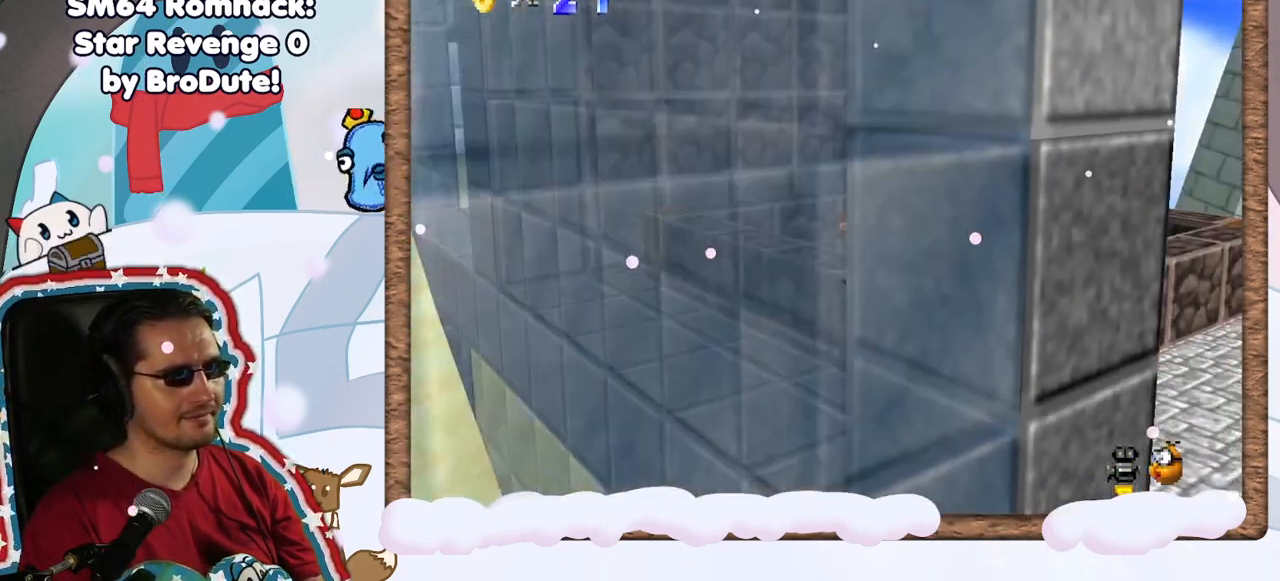
{"buttons": ["A"], "left_stick": "down", "events": [[217, "C_RIGHT", "down"], [217, "left_stick", "down"], [333, "C_RIGHT", "up"], [483, "A", "down"]]}
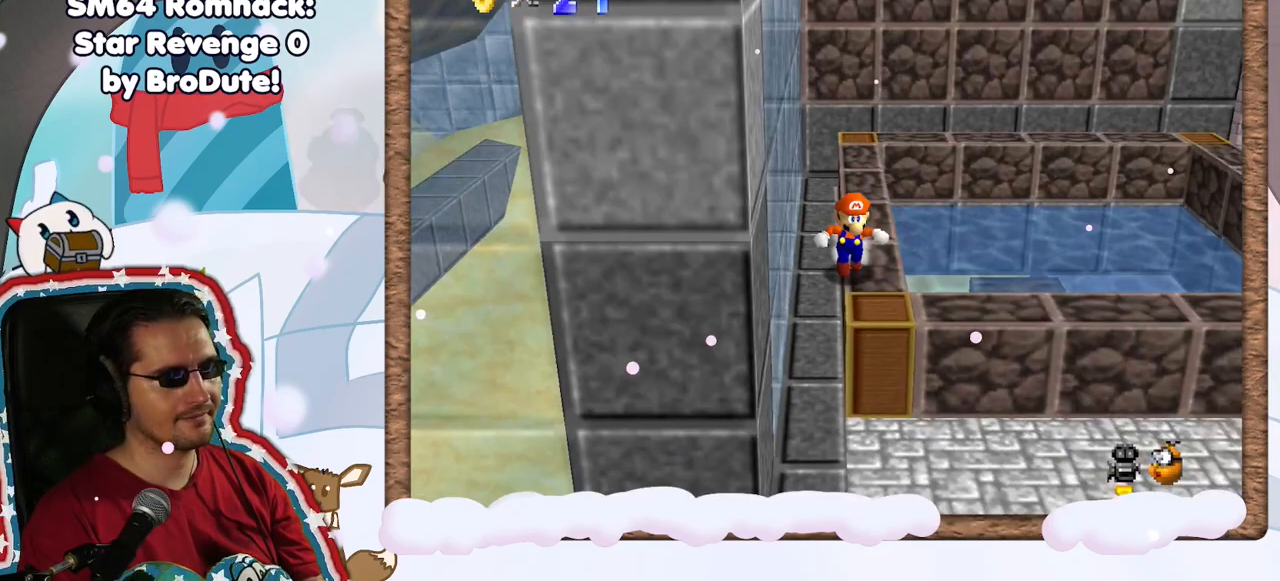
{"buttons": [], "left_stick": "center", "events": [[117, "A", "up"], [233, "C_RIGHT", "down"], [283, "left_stick", "down-right"], [367, "C_RIGHT", "up"], [450, "left_stick", "center"]]}
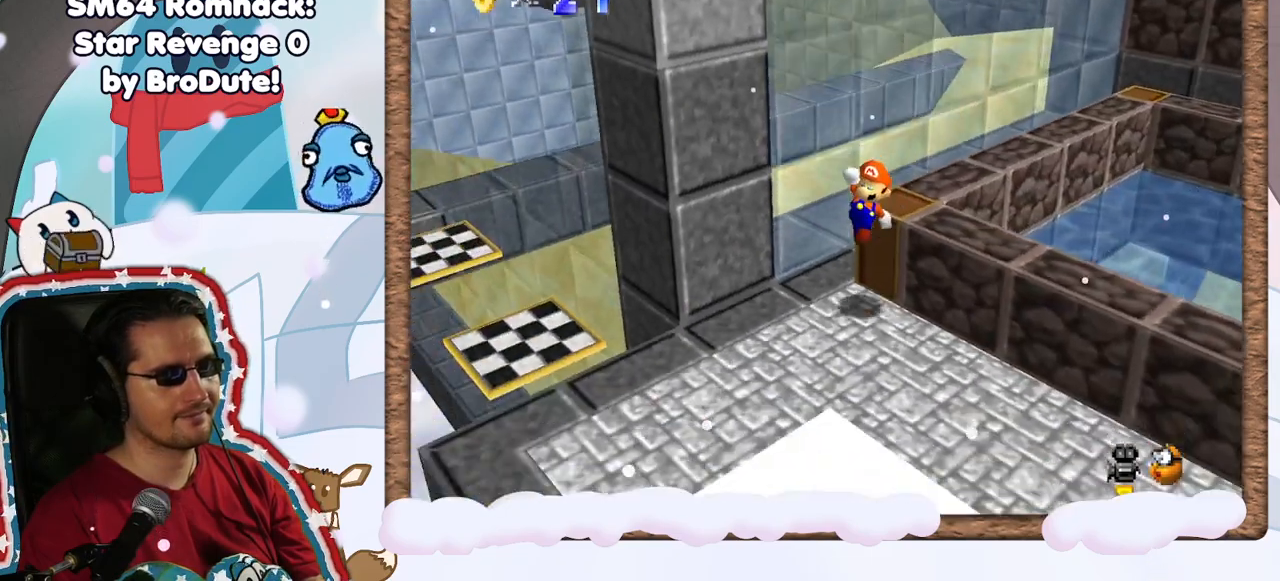
{"buttons": [], "left_stick": "down-right", "events": [[150, "left_stick", "down"], [217, "C_LEFT", "down"], [283, "left_stick", "down-right"], [300, "C_LEFT", "up"], [433, "C_LEFT", "down"], [467, "C_LEFT", "up"]]}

Problem requirements ▸ Once the pictures are removed, repeat all of the data above exactly.

Written response ▸
{"buttons": ["A"], "left_stick": "down", "events": [[217, "C_RIGHT", "down"], [217, "left_stick", "down"], [333, "C_RIGHT", "up"], [483, "A", "down"]]}
{"buttons": [], "left_stick": "center", "events": [[117, "A", "up"], [233, "C_RIGHT", "down"], [283, "left_stick", "down-right"], [367, "C_RIGHT", "up"], [450, "left_stick", "center"]]}
{"buttons": [], "left_stick": "down-right", "events": [[150, "left_stick", "down"], [217, "C_LEFT", "down"], [283, "left_stick", "down-right"], [300, "C_LEFT", "up"], [433, "C_LEFT", "down"], [467, "C_LEFT", "up"]]}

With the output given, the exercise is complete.